→ 原文内容
◇ ◇ ◇ ◇
单词积累
- Binary Search Tree 二叉搜索树
- recursively 递归地
题目
A Binary Search Tree (BST) is recursively defined as a binary tree which has the following properties:
- The left subtree of a node contains only nodes with keys less than the node's key.
- The right subtree of a node contains only nodes with keys greater than or equal to the node's key.
- Both the left and right subtrees must also be binary search trees.
If we swap the left and right subtrees of every node, then the resulting tree is called the Mirror Image of a BST.
Now given a sequence of integer keys, you are supposed to tell if it is the preorder traversal sequence of a BST or the mirror image of a BST.
Input Specification:
Each input file contains one test case. For each case, the first line contains a positive integer N (≤1000). Then N integer keys are given in the next line. All the numbers in a line are separated by a space.
Output Specification:
For each test case, first print in a line YES if the sequence is the preorder traversal sequence of a BST or the mirror image of a BST, or NO if not. Then if the answer is YES, print in the next line the postorder traversal sequence of that tree. All the numbers in a line must be separated by a space, and there must be no extra space at the end of the line.
◇ ◇ ◇ ◇
→ 所给数据
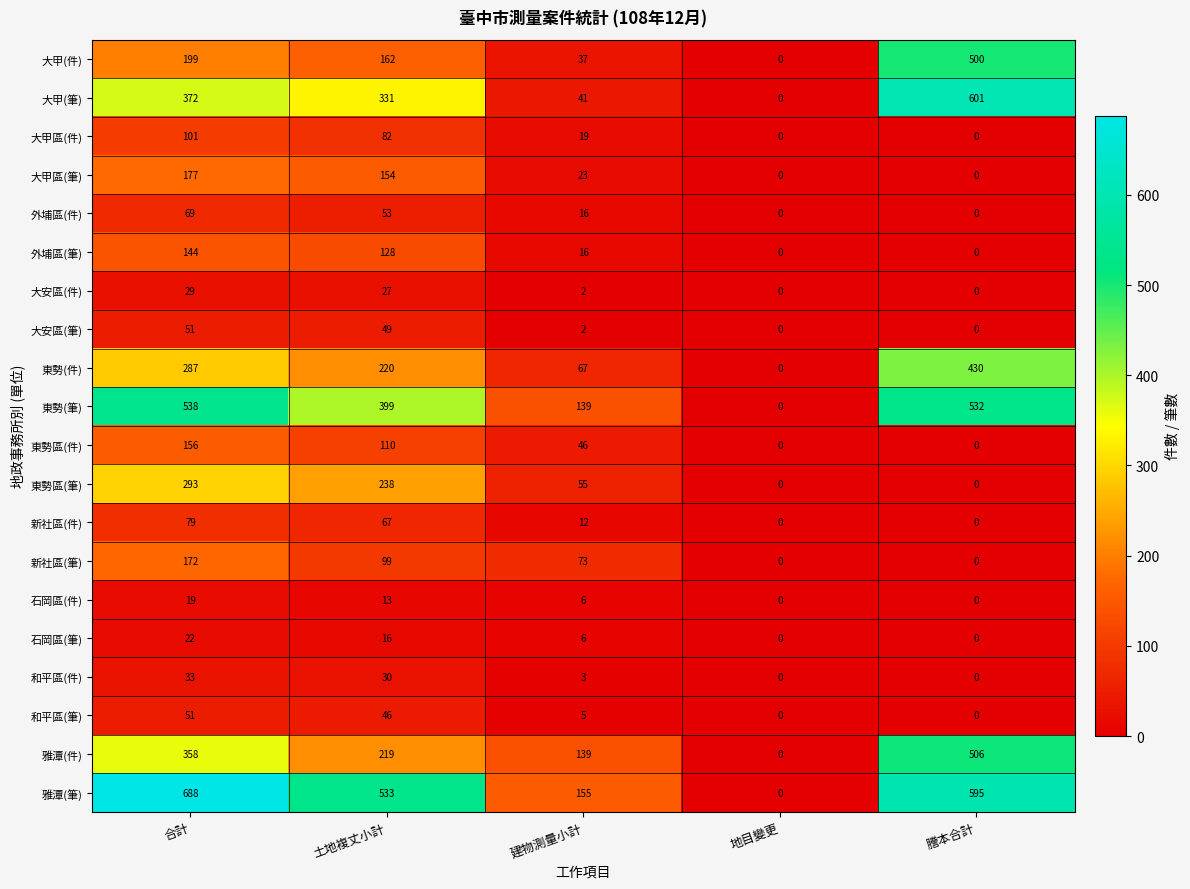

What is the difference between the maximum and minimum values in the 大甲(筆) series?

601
◇ ◇ ◇ ◇
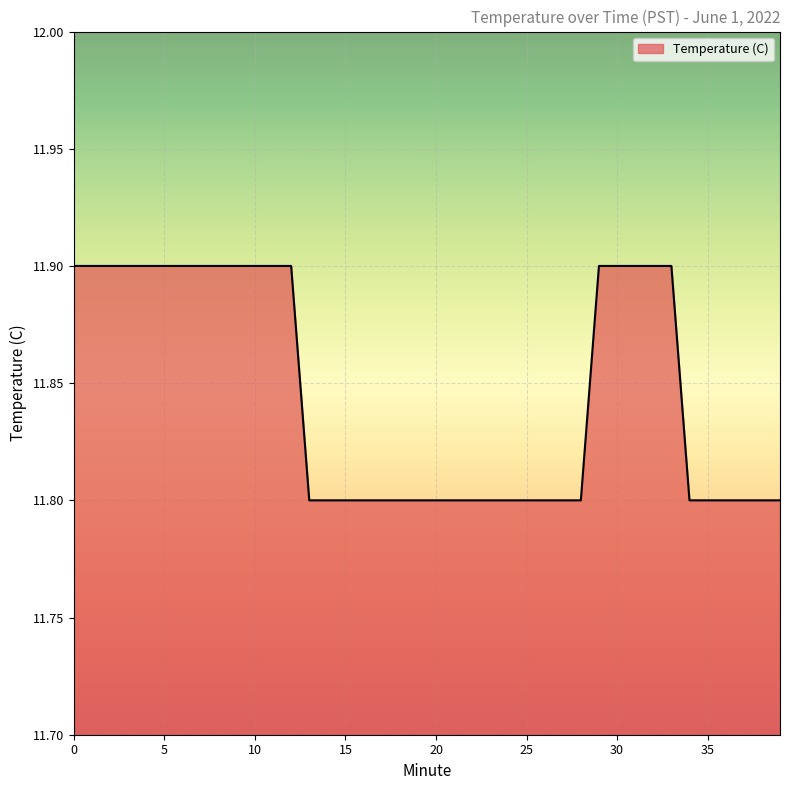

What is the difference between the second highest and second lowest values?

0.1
◇ ◇ ◇ ◇
请从二叉搜索树题目原文中，自“- Both the left”起，至“by a space.”止（包括这几个字），一字不改地抄录这一段。

- Both the left and right subtrees must also be binary search trees.
If we swap the left and right subtrees of every node, then the resulting tree is called the Mirror Image of a BST.
Now given a sequence of integer keys, you are supposed to tell if it is the preorder traversal sequence of a BST or the mirror image of a BST.
Input Specification:
Each input file contains one test case. For each case, the first line contains a positive integer N (≤1000). Then N integer keys are given in the next line. All the numbers in a line are separated by a space.